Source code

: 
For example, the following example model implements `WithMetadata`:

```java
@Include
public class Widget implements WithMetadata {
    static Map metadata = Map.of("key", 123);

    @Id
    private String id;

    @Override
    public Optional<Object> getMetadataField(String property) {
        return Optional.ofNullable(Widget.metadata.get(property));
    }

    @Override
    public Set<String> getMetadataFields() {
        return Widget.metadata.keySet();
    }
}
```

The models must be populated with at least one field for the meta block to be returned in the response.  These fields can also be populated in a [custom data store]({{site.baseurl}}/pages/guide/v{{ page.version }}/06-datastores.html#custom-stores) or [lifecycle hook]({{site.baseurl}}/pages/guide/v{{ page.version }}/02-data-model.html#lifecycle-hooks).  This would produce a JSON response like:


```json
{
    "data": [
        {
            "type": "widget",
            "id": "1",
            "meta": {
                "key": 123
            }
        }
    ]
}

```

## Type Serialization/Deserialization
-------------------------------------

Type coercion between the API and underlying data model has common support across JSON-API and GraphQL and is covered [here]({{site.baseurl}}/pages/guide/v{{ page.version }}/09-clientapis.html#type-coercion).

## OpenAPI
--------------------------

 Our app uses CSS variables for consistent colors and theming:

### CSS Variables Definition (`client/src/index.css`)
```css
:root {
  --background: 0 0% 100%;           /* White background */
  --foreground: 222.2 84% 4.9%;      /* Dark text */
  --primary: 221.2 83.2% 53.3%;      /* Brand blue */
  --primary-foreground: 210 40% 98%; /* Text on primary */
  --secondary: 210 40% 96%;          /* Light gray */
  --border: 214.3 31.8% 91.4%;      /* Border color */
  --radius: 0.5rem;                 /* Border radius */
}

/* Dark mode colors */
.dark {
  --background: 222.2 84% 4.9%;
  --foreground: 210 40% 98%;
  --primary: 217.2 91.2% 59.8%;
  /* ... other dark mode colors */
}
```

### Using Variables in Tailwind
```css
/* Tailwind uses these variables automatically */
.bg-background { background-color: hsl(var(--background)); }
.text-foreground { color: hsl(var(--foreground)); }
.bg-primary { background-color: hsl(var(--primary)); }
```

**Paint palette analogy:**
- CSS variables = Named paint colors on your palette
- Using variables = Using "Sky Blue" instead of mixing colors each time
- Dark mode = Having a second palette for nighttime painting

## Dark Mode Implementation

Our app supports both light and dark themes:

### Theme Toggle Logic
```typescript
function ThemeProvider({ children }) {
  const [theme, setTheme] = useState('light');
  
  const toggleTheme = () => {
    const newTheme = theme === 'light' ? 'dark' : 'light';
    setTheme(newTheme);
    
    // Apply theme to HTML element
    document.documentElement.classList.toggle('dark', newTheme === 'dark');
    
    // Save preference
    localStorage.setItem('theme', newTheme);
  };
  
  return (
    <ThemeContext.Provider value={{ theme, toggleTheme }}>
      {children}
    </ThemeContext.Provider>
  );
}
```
········
Return the data above in full, keeping each line exactly as it stands.

Source code

: 
For example, the following example model implements `WithMetadata`:

```java
@Include
public class Widget implements WithMetadata {
    static Map metadata = Map.of("key", 123);

    @Id
    private String id;

    @Override
    public Optional<Object> getMetadataField(String property) {
        return Optional.ofNullable(Widget.metadata.get(property));
    }

    @Override
    public Set<String> getMetadataFields() {
        return Widget.metadata.keySet();
    }
}
```

The models must be populated with at least one field for the meta block to be returned in the response.  These fields can also be populated in a [custom data store]({{site.baseurl}}/pages/guide/v{{ page.version }}/06-datastores.html#custom-stores) or [lifecycle hook]({{site.baseurl}}/pages/guide/v{{ page.version }}/02-data-model.html#lifecycle-hooks).  This would produce a JSON response like:


```json
{
    "data": [
        {
            "type": "widget",
            "id": "1",
            "meta": {
                "key": 123
            }
        }
    ]
}

```

## Type Serialization/Deserialization
-------------------------------------

Type coercion between the API and underlying data model has common support across JSON-API and GraphQL and is covered [here]({{site.baseurl}}/pages/guide/v{{ page.version }}/09-clientapis.html#type-coercion).

## OpenAPI
--------------------------

 Our app uses CSS variables for consistent colors and theming:

### CSS Variables Definition (`client/src/index.css`)
```css
:root {
  --background: 0 0% 100%;           /* White background */
  --foreground: 222.2 84% 4.9%;      /* Dark text */
  --primary: 221.2 83.2% 53.3%;      /* Brand blue */
  --primary-foreground: 210 40% 98%; /* Text on primary */
  --secondary: 210 40% 96%;          /* Light gray */
  --border: 214.3 31.8% 91.4%;      /* Border color */
  --radius: 0.5rem;                 /* Border radius */
}

/* Dark mode colors */
.dark {
  --background: 222.2 84% 4.9%;
  --foreground: 210 40% 98%;
  --primary: 217.2 91.2% 59.8%;
  /* ... other dark mode colors */
}
```

### Using Variables in Tailwind
```css
/* Tailwind uses these variables automatically */
.bg-background { background-color: hsl(var(--background)); }
.text-foreground { color: hsl(var(--foreground)); }
.bg-primary { background-color: hsl(var(--primary)); }
```

**Paint palette analogy:**
- CSS variables = Named paint colors on your palette
- Using variables = Using "Sky Blue" instead of mixing colors each time
- Dark mode = Having a second palette for nighttime painting

## Dark Mode Implementation

Our app supports both light and dark themes:

### Theme Toggle Logic
```typescript
function ThemeProvider({ children }) {
  const [theme, setTheme] = useState('light');
  
  const toggleTheme = () => {
    const newTheme = theme === 'light' ? 'dark' : 'light';
    setTheme(newTheme);
    
    // Apply theme to HTML element
    document.documentElement.classList.toggle('dark', newTheme === 'dark');
    
    // Save preference
    localStorage.setItem('theme', newTheme);
  };
  
  return (
    <ThemeContext.Provider value={{ theme, toggleTheme }}>
      {children}
    </ThemeContext.Provider>
  );
}
```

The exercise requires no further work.